Seasonal Climate Models May Help Warn for Malaria Outbreaks in Mozambique
Applying knowledge of climate variability may be a key to predicting public health trends in Mozambique, according to Ryan Harp, a postdoctoral research fellow with the Ubben Program for Carbon and Climate Science at the Institute for Sustainability and Energy at Northwestern (ISEN). Harp studied climate and health data in Mozambique to tie patterns of climate variability to increased malaria cases. He recently presented his research at the international Planetary Health Annual Meeting. Harp and his fellow researchers believe that this research could be applied to other countries and diseases to help lengthen lead times in warning systems and allow public health officials to better distribute resources in advance of an outbreak.
Malaria ranks fourth as the leading cause of death among infectious or parasitic diseases. The World Health Organization estimates that there were 229 million cases of malaria and 409,000 deaths worldwide in 2019. The disease is endemic to Mozambique, so it’s important for public health officials to be able to understand how climate affects case rates in the nation.
“Malaria depends on mosquitoes to carry it. So, generally speaking, the more precipitation you have, the more standing water and puddles there are for mosquitoes to breed, the more mosquitoes and cases of malaria there are,” Harp said.

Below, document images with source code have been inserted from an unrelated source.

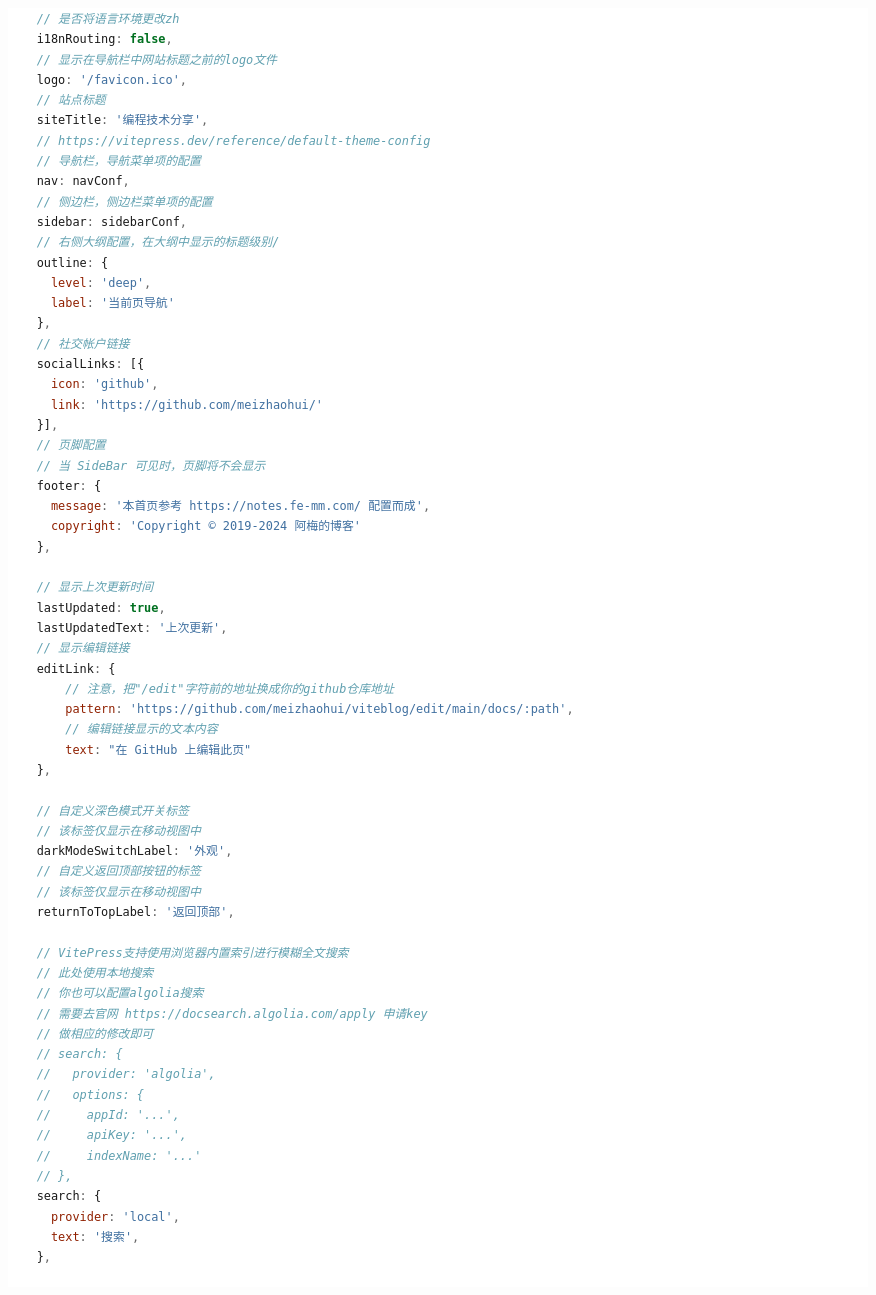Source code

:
 ```js
    // 是否将语言环境更改zh
    i18nRouting: false,
    // 显示在导航栏中网站标题之前的logo文件
    logo: '/favicon.ico',
    // 站点标题
    siteTitle: '编程技术分享',
    // https://vitepress.dev/reference/default-theme-config
    // 导航栏，导航菜单项的配置
    nav: navConf,
    // 侧边栏，侧边栏菜单项的配置
    sidebar: sidebarConf,
    // 右侧大纲配置，在大纲中显示的标题级别/
    outline: {
      level: 'deep',
      label: '当前页导航'
    },
    // 社交帐户链接
    socialLinks: [{
      icon: 'github',
      link: 'https://github.com/meizhaohui/'
    }],
    // 页脚配置
    // 当 SideBar 可见时，页脚将不会显示
    footer: {
      message: '本首页参考 https://notes.fe-mm.com/ 配置而成',
      copyright: 'Copyright © 2019-2024 阿梅的博客'
    },

    // 显示上次更新时间
    lastUpdated: true,
    lastUpdatedText: '上次更新',
    // 显示编辑链接
    editLink: {
        // 注意，把"/edit"字符前的地址换成你的github仓库地址
        pattern: 'https://github.com/meizhaohui/viteblog/edit/main/docs/:path',
        // 编辑链接显示的文本内容
        text: "在 GitHub 上编辑此页"
    },

    // 自定义深色模式开关标签
    // 该标签仅显示在移动视图中
    darkModeSwitchLabel: '外观',
    // 自定义返回顶部按钮的标签
    // 该标签仅显示在移动视图中
    returnToTopLabel: '返回顶部',

    // VitePress支持使用浏览器内置索引进行模糊全文搜索
    // 此处使用本地搜索
    // 你也可以配置algolia搜索
    // 需要去官网 https://docsearch.algolia.com/apply 申请key
    // 做相应的修改即可
    // search: {
    //   provider: 'algolia',
    //   options: {
    //     appId: '...',
    //     apiKey: '...',
    //     indexName: '...'
    // },
    search: {
      provider: 'local',
      text: '搜索',
    },
    
```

Harp works with the Climate Change Research Group at Northwestern led by Daniel Horton, assistant professor and director of undergraduate studies with the Department of Earth and Planetary Sciences. The group uses models, observations, and statistical analyses to study the earth’s climate. Harp’s study, published in GeoHealth in January 2021, looks at the effect of climate and climate change on human health through the example of illness resulting from differences in year-to-year rainfall.

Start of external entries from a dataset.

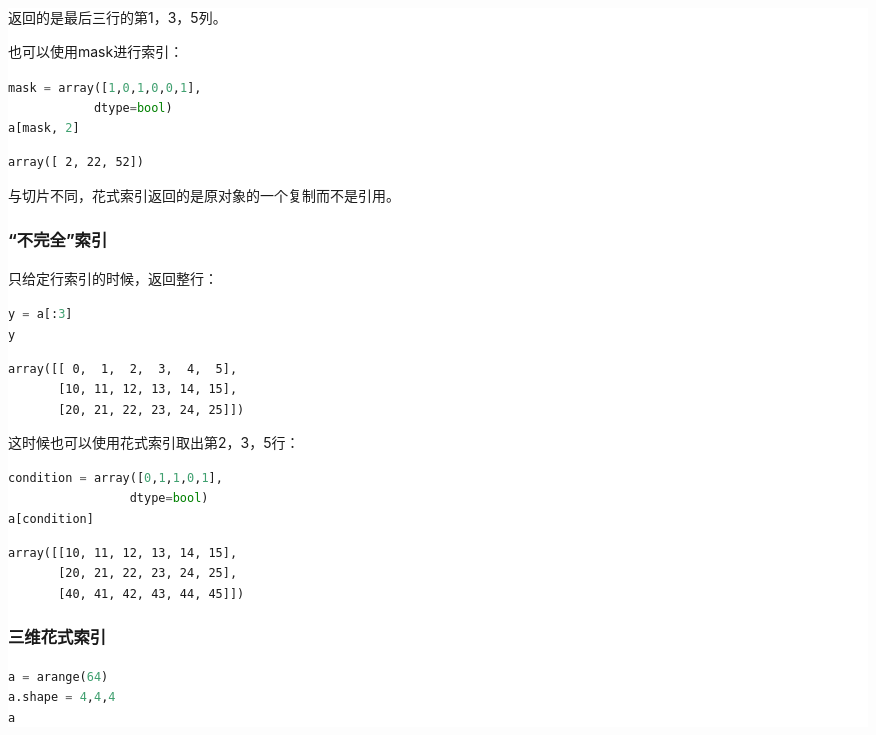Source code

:

返回的是最后三行的第1，3，5列。

也可以使用mask进行索引：


```python
mask = array([1,0,1,0,0,1],
            dtype=bool)
a[mask, 2]
```




    array([ 2, 22, 52])



与切片不同，花式索引返回的是原对象的一个复制而不是引用。

### “不完全”索引

只给定行索引的时候，返回整行：


```python
y = a[:3]
y
```




    array([[ 0,  1,  2,  3,  4,  5],
           [10, 11, 12, 13, 14, 15],
           [20, 21, 22, 23, 24, 25]])



这时候也可以使用花式索引取出第2，3，5行：


```python
condition = array([0,1,1,0,1],
                 dtype=bool)
a[condition]
```




    array([[10, 11, 12, 13, 14, 15],
           [20, 21, 22, 23, 24, 25],
           [40, 41, 42, 43, 44, 45]])



### 三维花式索引


```python
a = arange(64)
a.shape = 4,4,4
a
```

Harp and fellow researchers took malaria data from Mozambique’s 148 districts, similar to counties, and performed an empirical orthogonal function, which identifies areas of the data that vary together over time. Once these regions were identified, the researchers predicted that this trend in case variability would be tied to precipitation.
The research group found two main locations where the majority of variability in rainfall and malaria data were found. The first was in the southern half of Mozambique, which accounts for 64% of year-to-year variability in the disease, and the second in the northern third of the country, which accounts for 17% of variability.
From this main finding, Harp’s team used climate data, such as precipitation and sea surface temperature, to find that the two principle modes, or locations of variability, were linked to the El Niño-Southern Oscillation and the Subtropical Indian Ocean Dipole, two irregular climate events that impact precipitation patterns in southern Africa.
“This is kind of a novel discovery because other studies have looked to get more fine-scale, week-to-week, changes in malaria,” said Harp. “But we are really getting at this longer timescale and seeing if we could tie in the year-to-year changes in malaria at that timescale to these longer-term climate phenomena.”
Harp chose this area of study at the end of his PhD research at the University of Colorado Boulder, which he completed in 2020 before coming to Northwestern that same year. He liked the study because of its interdisciplinary nature and the ability to help prevent large outbreaks.
“I am devoting most of my time to studying climate and health,” Harp said. “I think it's just a really good fit for me personally because it's an interdisciplinary topic, it's combining two fairly different fields, and it's very applied so you are able to provide benefits to people.”